Extracts from the Passport Excel charting template, highlighting labelling, line charts, and bar charts.
Extracts from the Passport Excel charting template, highlighting area charts, bubble charts, and combination charts.
Extracts from the Passport Excel charting template, highlighting column charts and some instructions on how to use the generated graphics.

Expressions

Ultimately, Passport’s brand found expression in numerous places, large and small, local and global. The most important, of course, was the product interface itself, which functioned as a hub for Passport-branded content.
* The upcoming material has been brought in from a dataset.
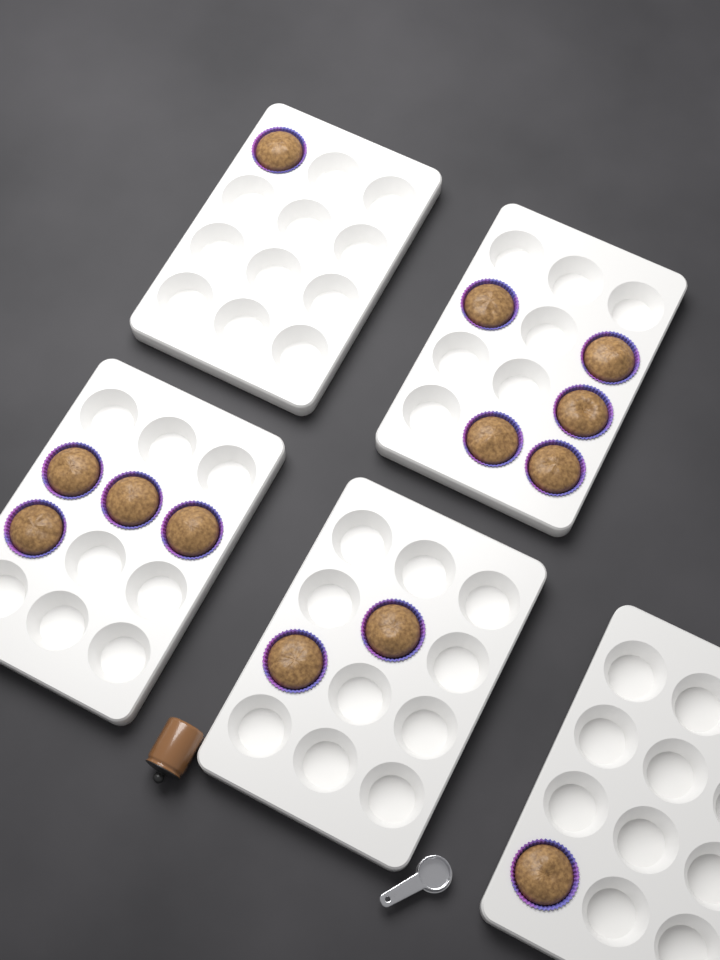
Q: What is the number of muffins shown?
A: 13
From the homepage to statistics views, to reports and analysis, to dashboards and vis apps, to datagraphics and infographics, to swag and ephemera, Euromonitor clients and employees could not help but experience the Passport brand and recognise Passport content and offerings for what they were. 

Some Brand Touchpoints

The homepage for Passport.
The statistics view for Passport.
Extracts from the Passport user guide.
The Industry Overview Dashboard.
Several hundred datagraphics were published annually, making them a highly visible brand touchpoint.
The internal tool Grinder produced data extract reports in Excel, which adhered to the Passport brand.
City reports for over 800 cities.
Business dynamics reports.
The About Passport graphic, internally called the Ring of Fire, was a marketing and sales tool showing how each industry related to the others.
The online version of the Country Report, the foundation for the market research data, an analysis of a single market, i.e. a category in a country.
By far the tastiest application of the Passport brand by one of my designers, as a thank you for marking 100 sprints of Passport development.